The National Institute of Standards and Technology has announced more than $9 million in grants for five pilot projects that aim to develop technology to improve the online identification of individuals for health care purposes and other uses, Modern Healthcare reports.
About the Grants
The grants stem from a White House program called the National Strategy for Trusted Identities in Cyberspace (Conn, Modern Healthcare, 9/21).
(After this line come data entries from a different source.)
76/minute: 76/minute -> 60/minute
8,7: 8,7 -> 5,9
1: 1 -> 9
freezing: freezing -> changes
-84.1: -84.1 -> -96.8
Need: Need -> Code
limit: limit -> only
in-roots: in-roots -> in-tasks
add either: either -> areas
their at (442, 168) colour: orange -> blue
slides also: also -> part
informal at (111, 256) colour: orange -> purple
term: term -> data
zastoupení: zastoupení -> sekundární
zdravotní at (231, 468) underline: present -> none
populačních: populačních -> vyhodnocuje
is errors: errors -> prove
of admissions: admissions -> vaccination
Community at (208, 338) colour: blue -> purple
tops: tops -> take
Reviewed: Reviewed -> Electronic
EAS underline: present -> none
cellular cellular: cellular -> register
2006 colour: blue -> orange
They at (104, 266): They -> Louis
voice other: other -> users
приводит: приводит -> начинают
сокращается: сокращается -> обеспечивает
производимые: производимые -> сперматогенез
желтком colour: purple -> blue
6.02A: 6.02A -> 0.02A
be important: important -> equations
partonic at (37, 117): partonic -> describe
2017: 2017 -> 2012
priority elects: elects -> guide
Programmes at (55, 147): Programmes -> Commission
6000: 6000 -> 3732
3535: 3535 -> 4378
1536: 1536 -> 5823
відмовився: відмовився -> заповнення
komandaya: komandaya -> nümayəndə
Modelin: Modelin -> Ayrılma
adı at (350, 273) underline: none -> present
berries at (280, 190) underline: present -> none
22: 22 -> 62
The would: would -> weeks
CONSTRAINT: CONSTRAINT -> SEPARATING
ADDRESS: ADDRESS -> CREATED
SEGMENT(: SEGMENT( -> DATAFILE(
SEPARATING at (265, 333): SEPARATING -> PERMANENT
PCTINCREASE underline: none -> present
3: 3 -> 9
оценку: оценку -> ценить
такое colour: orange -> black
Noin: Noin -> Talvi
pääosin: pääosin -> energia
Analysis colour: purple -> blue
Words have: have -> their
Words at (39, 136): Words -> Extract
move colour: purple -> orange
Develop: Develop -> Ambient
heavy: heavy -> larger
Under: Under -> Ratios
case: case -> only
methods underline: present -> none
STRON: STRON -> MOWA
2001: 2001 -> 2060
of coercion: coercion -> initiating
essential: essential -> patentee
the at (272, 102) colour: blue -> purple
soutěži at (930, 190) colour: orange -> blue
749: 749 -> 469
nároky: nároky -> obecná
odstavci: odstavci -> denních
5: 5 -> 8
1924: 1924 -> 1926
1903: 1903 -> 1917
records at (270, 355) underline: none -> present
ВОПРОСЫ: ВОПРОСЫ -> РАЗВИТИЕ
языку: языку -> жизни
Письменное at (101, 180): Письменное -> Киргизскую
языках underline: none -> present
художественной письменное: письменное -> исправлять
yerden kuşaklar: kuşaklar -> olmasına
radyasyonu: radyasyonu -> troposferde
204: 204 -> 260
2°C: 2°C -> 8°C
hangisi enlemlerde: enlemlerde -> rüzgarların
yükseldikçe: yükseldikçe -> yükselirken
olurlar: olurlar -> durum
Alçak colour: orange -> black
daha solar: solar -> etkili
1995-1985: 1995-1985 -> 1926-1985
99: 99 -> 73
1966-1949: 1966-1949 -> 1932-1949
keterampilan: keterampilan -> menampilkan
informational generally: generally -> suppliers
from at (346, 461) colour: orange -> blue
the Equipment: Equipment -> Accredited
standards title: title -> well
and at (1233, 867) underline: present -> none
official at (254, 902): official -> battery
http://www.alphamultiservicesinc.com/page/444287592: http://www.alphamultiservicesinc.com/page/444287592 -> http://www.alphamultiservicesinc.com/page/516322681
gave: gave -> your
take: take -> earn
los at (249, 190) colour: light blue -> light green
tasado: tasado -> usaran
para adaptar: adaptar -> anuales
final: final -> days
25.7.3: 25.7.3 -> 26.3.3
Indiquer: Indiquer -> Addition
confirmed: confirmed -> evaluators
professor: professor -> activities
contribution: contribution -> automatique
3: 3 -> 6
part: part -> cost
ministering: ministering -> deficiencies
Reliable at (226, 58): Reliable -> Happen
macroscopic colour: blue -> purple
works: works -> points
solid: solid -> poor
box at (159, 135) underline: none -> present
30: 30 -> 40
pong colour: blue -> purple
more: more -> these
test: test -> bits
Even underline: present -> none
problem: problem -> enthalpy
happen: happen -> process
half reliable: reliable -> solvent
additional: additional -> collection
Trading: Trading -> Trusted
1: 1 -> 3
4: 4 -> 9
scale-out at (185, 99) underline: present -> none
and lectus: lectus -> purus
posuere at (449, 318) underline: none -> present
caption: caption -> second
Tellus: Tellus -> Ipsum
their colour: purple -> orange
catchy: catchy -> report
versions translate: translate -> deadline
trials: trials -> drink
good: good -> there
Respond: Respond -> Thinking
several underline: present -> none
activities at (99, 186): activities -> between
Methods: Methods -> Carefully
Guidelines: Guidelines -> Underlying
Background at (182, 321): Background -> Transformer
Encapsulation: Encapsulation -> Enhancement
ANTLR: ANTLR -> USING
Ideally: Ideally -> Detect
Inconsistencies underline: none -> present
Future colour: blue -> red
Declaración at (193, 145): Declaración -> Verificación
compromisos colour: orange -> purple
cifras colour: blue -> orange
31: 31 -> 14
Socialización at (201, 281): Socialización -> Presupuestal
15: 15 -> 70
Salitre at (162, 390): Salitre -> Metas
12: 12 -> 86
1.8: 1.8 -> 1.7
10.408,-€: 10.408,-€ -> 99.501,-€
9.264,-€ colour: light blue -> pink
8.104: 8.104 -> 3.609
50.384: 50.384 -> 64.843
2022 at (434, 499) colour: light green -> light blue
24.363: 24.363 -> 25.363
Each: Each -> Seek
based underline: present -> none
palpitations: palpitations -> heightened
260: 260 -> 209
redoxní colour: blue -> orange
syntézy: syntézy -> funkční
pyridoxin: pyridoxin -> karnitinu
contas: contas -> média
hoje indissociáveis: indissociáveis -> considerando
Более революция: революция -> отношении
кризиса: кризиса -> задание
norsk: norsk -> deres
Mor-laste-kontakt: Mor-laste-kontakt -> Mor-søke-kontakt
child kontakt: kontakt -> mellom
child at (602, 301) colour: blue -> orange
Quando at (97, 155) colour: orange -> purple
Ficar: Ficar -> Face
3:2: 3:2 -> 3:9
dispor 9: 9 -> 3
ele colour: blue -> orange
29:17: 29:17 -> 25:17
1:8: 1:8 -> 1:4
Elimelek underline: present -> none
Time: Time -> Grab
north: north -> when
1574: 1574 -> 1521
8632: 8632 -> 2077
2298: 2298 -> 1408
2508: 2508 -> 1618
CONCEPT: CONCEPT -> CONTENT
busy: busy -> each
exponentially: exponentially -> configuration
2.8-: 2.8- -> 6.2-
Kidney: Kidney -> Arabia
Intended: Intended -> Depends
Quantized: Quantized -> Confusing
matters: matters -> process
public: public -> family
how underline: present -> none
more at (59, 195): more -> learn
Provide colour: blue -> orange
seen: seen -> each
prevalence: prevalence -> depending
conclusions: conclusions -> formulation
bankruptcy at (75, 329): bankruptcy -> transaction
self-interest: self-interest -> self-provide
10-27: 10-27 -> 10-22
The five grant recipients will pilot tools designed to increase the security of online transactions, prevent identity theft and increase consumer control over the sharing of their personal data (Mosquera, Government Health IT, 9/21).
Health-Related Pilot
NIST awarded one of the grants, totaling nearly $2 million, to San Francisco-based Resilient Network Systems "to demonstrate that sensitive health and education transactions on the Internet can earn patient and parent trust," according to a statement from NIST.
The statement adds that Resilient plans to accomplish this goal by "using a trust network built around privacy-enhancing encryption technology to provide secure, multifactor, on-demand identity proofing and authentication across multiple sectors."
Resilient is conducting the project in partnership with several groups, including:
- ActiveHealth Management;
- Aetna;
- American College of Cardiology;
- American Medical Association;
- Medicity;
- National eHealth Collaborative; and
- The San Diego Beacon eHealth Community (Modern Healthcare, 9/21).